• _Requirement_:
Print out the data that follows exactly, character for character, apart from the pictures.

========

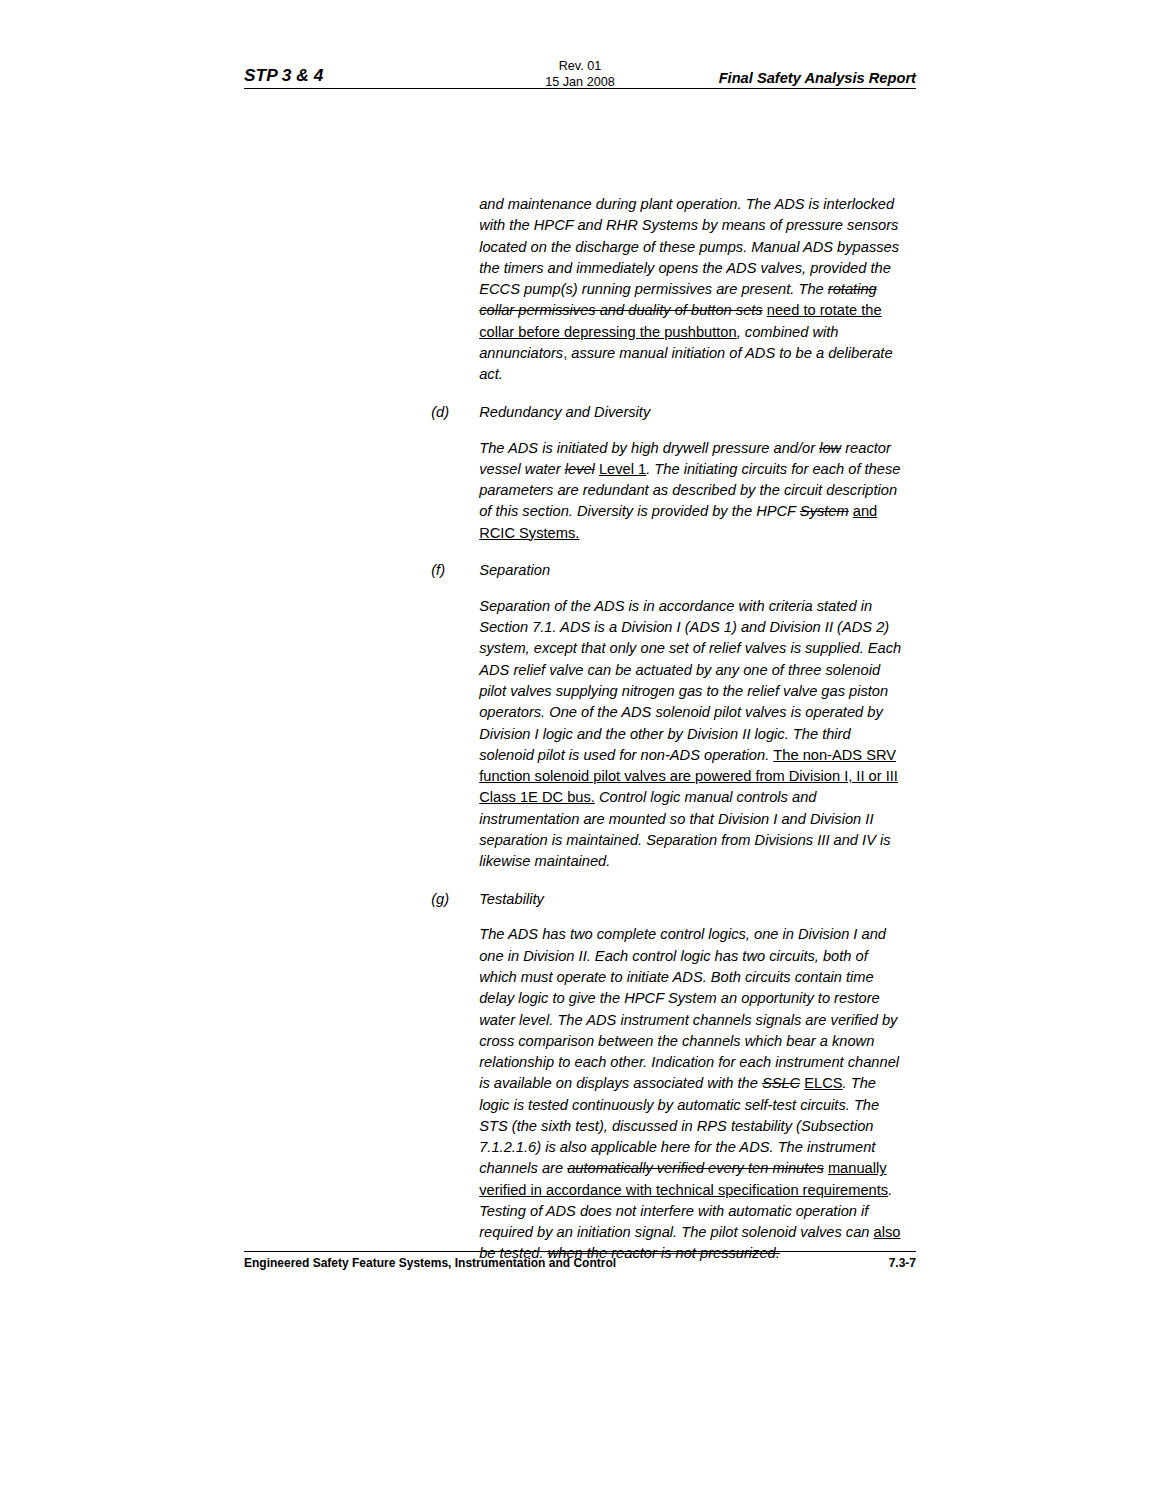Rev. 01
15 Jan 2008
STP 3 & 4
Final Safety Analysis Report
and maintenance during plant operation. The ADS is interlocked with the HPCF and RHR Systems by means of pressure sensors located on the discharge of these pumps. Manual ADS bypasses the timers and immediately opens the ADS valves, provided the ECCS pump(s) running permissives are present. The rotating collar permissives and duality of button sets need to rotate the collar before depressing the pushbutton, combined with annunciators, assure manual initiation of ADS to be a deliberate act.
(d)
Redundancy and Diversity
The ADS is initiated by high drywell pressure and/or low reactor vessel water level Level 1. The initiating circuits for each of these parameters are redundant as described by the circuit description of this section. Diversity is provided by the HPCF System and RCIC Systems.
(f)
Separation
Separation of the ADS is in accordance with criteria stated in Section 7.1. ADS is a Division I (ADS 1) and Division II (ADS 2) system, except that only one set of relief valves is supplied. Each ADS relief valve can be actuated by any one of three solenoid pilot valves supplying nitrogen gas to the relief valve gas piston operators. One of the ADS solenoid pilot valves is operated by Division I logic and the other by Division II logic. The third solenoid pilot is used for non-ADS operation. The non-ADS SRV function solenoid pilot valves are powered from Division I, II or III Class 1E DC bus. Control logic manual controls and instrumentation are mounted so that Division I and Division II separation is maintained. Separation from Divisions III and IV is likewise maintained.
(g)
Testability
The ADS has two complete control logics, one in Division I and one in Division II. Each control logic has two circuits, both of which must operate to initiate ADS. Both circuits contain time delay logic to give the HPCF System an opportunity to restore water level. The ADS instrument channels signals are verified by cross comparison between the channels which bear a known relationship to each other. Indication for each instrument channel is available on displays associated with the SSLC ELCS. The logic is tested continuously by automatic self-test circuits. The STS (the sixth test), discussed in RPS testability (Subsection 7.1.2.1.6) is also applicable here for the ADS. The instrument channels are automatically verified every ten minutes manually verified in accordance with technical specification requirements. Testing of ADS does not interfere with automatic operation if required by an initiation signal. The pilot solenoid valves can also be tested. when the reactor is not pressurized.
Engineered Safety Feature Systems, Instrumentation and Control
7.3-7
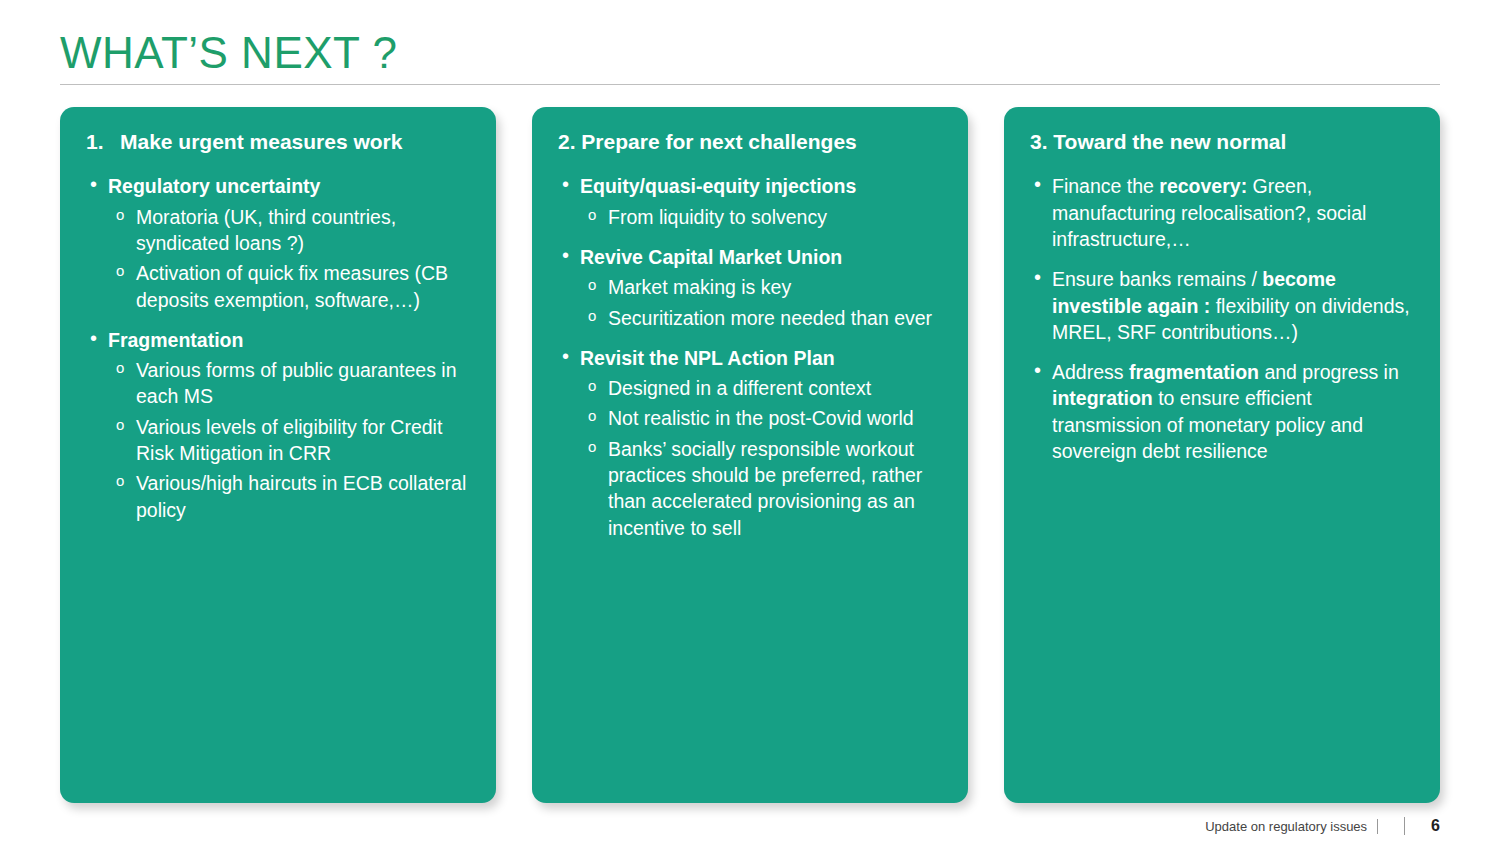WHAT’S NEXT ?
1. Make urgent measures work
Regulatory uncertainty
Moratoria (UK, third countries, syndicated loans ?)
Activation of quick fix measures (CB deposits exemption, software,…)
Fragmentation
Various forms of public guarantees in each MS
Various levels of eligibility for Credit Risk Mitigation in CRR
Various/high haircuts in ECB collateral policy
2. Prepare for next challenges
Equity/quasi-equity injections
From liquidity to solvency
Revive Capital Market Union
Market making is key
Securitization more needed than ever
Revisit the NPL Action Plan
Designed in a different context
Not realistic in the post-Covid world
Banks’ socially responsible workout practices should be preferred, rather than accelerated provisioning as an incentive to sell
3. Toward the new normal
Finance the recovery: Green, manufacturing relocalisation?, social infrastructure,…
Ensure banks remains / become investible again : flexibility on dividends, MREL, SRF contributions…)
Address fragmentation and progress in integration to ensure efficient transmission of monetary policy and sovereign debt resilience
Update on regulatory issues 6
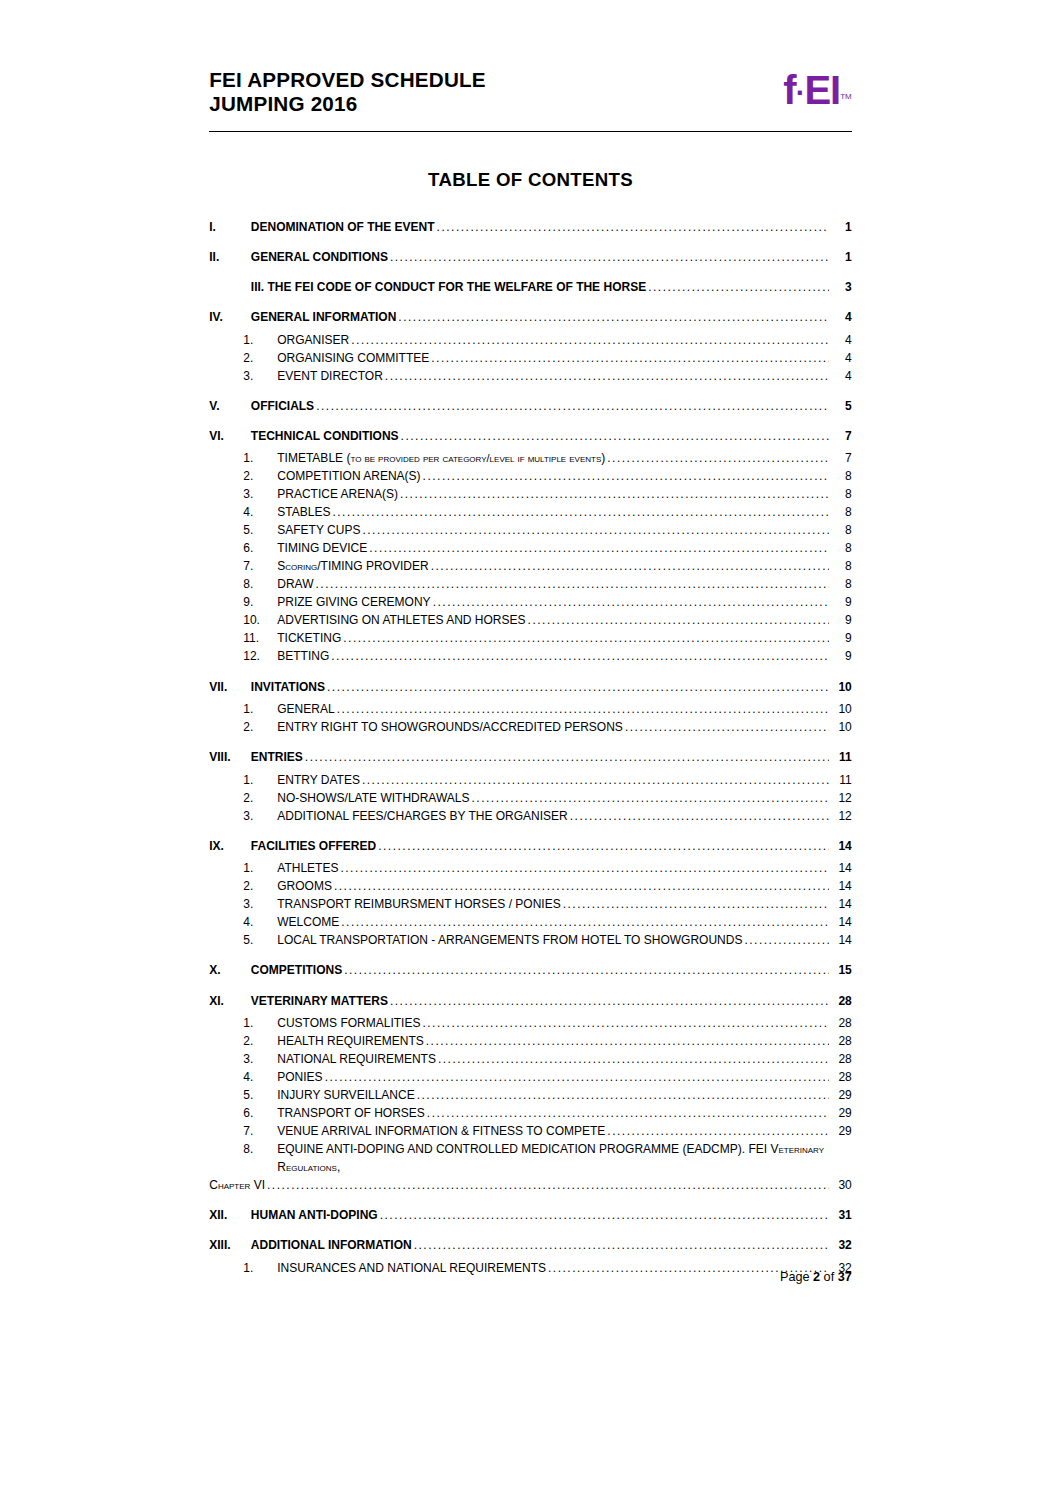FEI APPROVED SCHEDULE
JUMPING 2016
f·EI TM
TABLE OF CONTENTS
I. DENOMINATION OF THE EVENT .................................................................................................................. 1
II. GENERAL CONDITIONS ........................................................................................................................... 1
III. THE FEI CODE OF CONDUCT FOR THE WELFARE OF THE HORSE ........................................................................... 3
IV. GENERAL INFORMATION ....................................................................................................................... 4
1. ORGANISER ................................................................................................................................................. 4
2. ORGANISING COMMITTEE ............................................................................................................................. 4
3. EVENT DIRECTOR ......................................................................................................................................... 4
V. OFFICIALS ......................................................................................................................................... 5
VI. TECHNICAL CONDITIONS ....................................................................................................................... 7
1. TIMETABLE (TO BE PROVIDED PER CATEGORY/LEVEL IF MULTIPLE EVENTS) ............................................................................. 7
2. COMPETITION ARENA(S) ................................................................................................................................. 8
3. PRACTICE ARENA(S) ..................................................................................................................................... 8
4. STABLES ..................................................................................................................................................... 8
5. SAFETY CUPS ............................................................................................................................................. 8
6. TIMING DEVICE ......................................................................................................................................... 8
7. SCORING/TIMING PROVIDER ......................................................................................................................... 8
8. DRAW ......................................................................................................................................................... 8
9. PRIZE GIVING CEREMONY ............................................................................................................................. 9
10. ADVERTISING ON ATHLETES AND HORSES ......................................................................................................... 9
11. TICKETING ................................................................................................................................................. 9
12. BETTING ..................................................................................................................................................... 9
VII. INVITATIONS ..................................................................................................................................... 10
1. GENERAL ..................................................................................................................................................... 10
2. ENTRY RIGHT TO SHOWGROUNDS/ACCREDITED PERSONS ............................................................................. 10
VIII. ENTRIES ......................................................................................................................................... 11
1. ENTRY DATES ............................................................................................................................................. 11
2. NO-SHOWS/LATE WITHDRAWALS ................................................................................................................. 12
3. ADDITIONAL FEES/CHARGES BY THE ORGANISER ................................................................................................. 12
IX. FACILITIES OFFERED ............................................................................................................................. 14
1. ATHLETES ................................................................................................................................................. 14
2. GROOMS ..................................................................................................................................................... 14
3. TRANSPORT REIMBURSMENT HORSES / PONIES ................................................................................................. 14
4. WELCOME ................................................................................................................................................. 14
5. LOCAL TRANSPORTATION - ARRANGEMENTS FROM HOTEL TO SHOWGROUNDS ................................................. 14
X. COMPETITIONS ................................................................................................................................. 15
XI. VETERINARY MATTERS ......................................................................................................................... 28
1. CUSTOMS FORMALITIES ................................................................................................................................. 28
2. HEALTH REQUIREMENTS ................................................................................................................................. 28
3. NATIONAL REQUIREMENTS ............................................................................................................................. 28
4. PONIES ......................................................................................................................................................... 28
5. INJURY SURVEILLANCE ..................................................................................................................................... 29
6. TRANSPORT OF HORSES ................................................................................................................................. 29
7. VENUE ARRIVAL INFORMATION & FITNESS TO COMPETE ................................................................................. 29
8. EQUINE ANTI-DOPING AND CONTROLLED MEDICATION PROGRAMME (EADCMP). FEI VETERINARY REGULATIONS,
CHAPTER VI ......................................................................................................................................................... 30
XII. HUMAN ANTI-DOPING ......................................................................................................................... 31
XIII. ADDITIONAL INFORMATION ............................................................................................................. 32
1. INSURANCES AND NATIONAL REQUIREMENTS ......................................................................................................... 32
Page 2 of 37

========

• _Result_:
Rev. 01
15 Jan 2008
STP 3 & 4
Final Safety Analysis Report
and maintenance during plant operation. The ADS is interlocked with the HPCF and RHR Systems by means of pressure sensors located on the discharge of these pumps. Manual ADS bypasses the timers and immediately opens the ADS valves, provided the ECCS pump(s) running permissives are present. The rotating collar permissives and duality of button sets need to rotate the collar before depressing the pushbutton, combined with annunciators, assure manual initiation of ADS to be a deliberate act.
(d)
Redundancy and Diversity
The ADS is initiated by high drywell pressure and/or low reactor vessel water level Level 1. The initiating circuits for each of these parameters are redundant as described by the circuit description of this section. Diversity is provided by the HPCF System and RCIC Systems.
(f)
Separation
Separation of the ADS is in accordance with criteria stated in Section 7.1. ADS is a Division I (ADS 1) and Division II (ADS 2) system, except that only one set of relief valves is supplied. Each ADS relief valve can be actuated by any one of three solenoid pilot valves supplying nitrogen gas to the relief valve gas piston operators. One of the ADS solenoid pilot valves is operated by Division I logic and the other by Division II logic. The third solenoid pilot is used for non-ADS operation. The non-ADS SRV function solenoid pilot valves are powered from Division I, II or III Class 1E DC bus. Control logic manual controls and instrumentation are mounted so that Division I and Division II separation is maintained. Separation from Divisions III and IV is likewise maintained.
(g)
Testability
The ADS has two complete control logics, one in Division I and one in Division II. Each control logic has two circuits, both of which must operate to initiate ADS. Both circuits contain time delay logic to give the HPCF System an opportunity to restore water level. The ADS instrument channels signals are verified by cross comparison between the channels which bear a known relationship to each other. Indication for each instrument channel is available on displays associated with the SSLC ELCS. The logic is tested continuously by automatic self-test circuits. The STS (the sixth test), discussed in RPS testability (Subsection 7.1.2.1.6) is also applicable here for the ADS. The instrument channels are automatically verified every ten minutes manually verified in accordance with technical specification requirements. Testing of ADS does not interfere with automatic operation if required by an initiation signal. The pilot solenoid valves can also be tested. when the reactor is not pressurized.
Engineered Safety Feature Systems, Instrumentation and Control
7.3-7
WHAT’S NEXT ?
1. Make urgent measures work
Regulatory uncertainty
Moratoria (UK, third countries, syndicated loans ?)
Activation of quick fix measures (CB deposits exemption, software,…)
Fragmentation
Various forms of public guarantees in each MS
Various levels of eligibility for Credit Risk Mitigation in CRR
Various/high haircuts in ECB collateral policy
2. Prepare for next challenges
Equity/quasi-equity injections
From liquidity to solvency
Revive Capital Market Union
Market making is key
Securitization more needed than ever
Revisit the NPL Action Plan
Designed in a different context
Not realistic in the post-Covid world
Banks’ socially responsible workout practices should be preferred, rather than accelerated provisioning as an incentive to sell
3. Toward the new normal
Finance the recovery: Green, manufacturing relocalisation?, social infrastructure,…
Ensure banks remains / become investible again : flexibility on dividends, MREL, SRF contributions…)
Address fragmentation and progress in integration to ensure efficient transmission of monetary policy and sovereign debt resilience
Update on regulatory issues 6
FEI APPROVED SCHEDULE
JUMPING 2016
f·EI TM
TABLE OF CONTENTS
I. DENOMINATION OF THE EVENT .................................................................................................................. 1
II. GENERAL CONDITIONS ........................................................................................................................... 1
III. THE FEI CODE OF CONDUCT FOR THE WELFARE OF THE HORSE ........................................................................... 3
IV. GENERAL INFORMATION ....................................................................................................................... 4
1. ORGANISER ................................................................................................................................................. 4
2. ORGANISING COMMITTEE ............................................................................................................................. 4
3. EVENT DIRECTOR ......................................................................................................................................... 4
V. OFFICIALS ......................................................................................................................................... 5
VI. TECHNICAL CONDITIONS ....................................................................................................................... 7
1. TIMETABLE (TO BE PROVIDED PER CATEGORY/LEVEL IF MULTIPLE EVENTS) ............................................................................. 7
2. COMPETITION ARENA(S) ................................................................................................................................. 8
3. PRACTICE ARENA(S) ..................................................................................................................................... 8
4. STABLES ..................................................................................................................................................... 8
5. SAFETY CUPS ............................................................................................................................................. 8
6. TIMING DEVICE ......................................................................................................................................... 8
7. SCORING/TIMING PROVIDER ......................................................................................................................... 8
8. DRAW ......................................................................................................................................................... 8
9. PRIZE GIVING CEREMONY ............................................................................................................................. 9
10. ADVERTISING ON ATHLETES AND HORSES ......................................................................................................... 9
11. TICKETING ................................................................................................................................................. 9
12. BETTING ..................................................................................................................................................... 9
VII. INVITATIONS ..................................................................................................................................... 10
1. GENERAL ..................................................................................................................................................... 10
2. ENTRY RIGHT TO SHOWGROUNDS/ACCREDITED PERSONS ............................................................................. 10
VIII. ENTRIES ......................................................................................................................................... 11
1. ENTRY DATES ............................................................................................................................................. 11
2. NO-SHOWS/LATE WITHDRAWALS ................................................................................................................. 12
3. ADDITIONAL FEES/CHARGES BY THE ORGANISER ................................................................................................. 12
IX. FACILITIES OFFERED ............................................................................................................................. 14
1. ATHLETES ................................................................................................................................................. 14
2. GROOMS ..................................................................................................................................................... 14
3. TRANSPORT REIMBURSMENT HORSES / PONIES ................................................................................................. 14
4. WELCOME ................................................................................................................................................. 14
5. LOCAL TRANSPORTATION - ARRANGEMENTS FROM HOTEL TO SHOWGROUNDS ................................................. 14
X. COMPETITIONS ................................................................................................................................. 15
XI. VETERINARY MATTERS ......................................................................................................................... 28
1. CUSTOMS FORMALITIES ................................................................................................................................. 28
2. HEALTH REQUIREMENTS ................................................................................................................................. 28
3. NATIONAL REQUIREMENTS ............................................................................................................................. 28
4. PONIES ......................................................................................................................................................... 28
5. INJURY SURVEILLANCE ..................................................................................................................................... 29
6. TRANSPORT OF HORSES ................................................................................................................................. 29
7. VENUE ARRIVAL INFORMATION & FITNESS TO COMPETE ................................................................................. 29
8. EQUINE ANTI-DOPING AND CONTROLLED MEDICATION PROGRAMME (EADCMP). FEI VETERINARY REGULATIONS,
CHAPTER VI ......................................................................................................................................................... 30
XII. HUMAN ANTI-DOPING ......................................................................................................................... 31
XIII. ADDITIONAL INFORMATION ............................................................................................................. 32
1. INSURANCES AND NATIONAL REQUIREMENTS ......................................................................................................... 32
Page 2 of 37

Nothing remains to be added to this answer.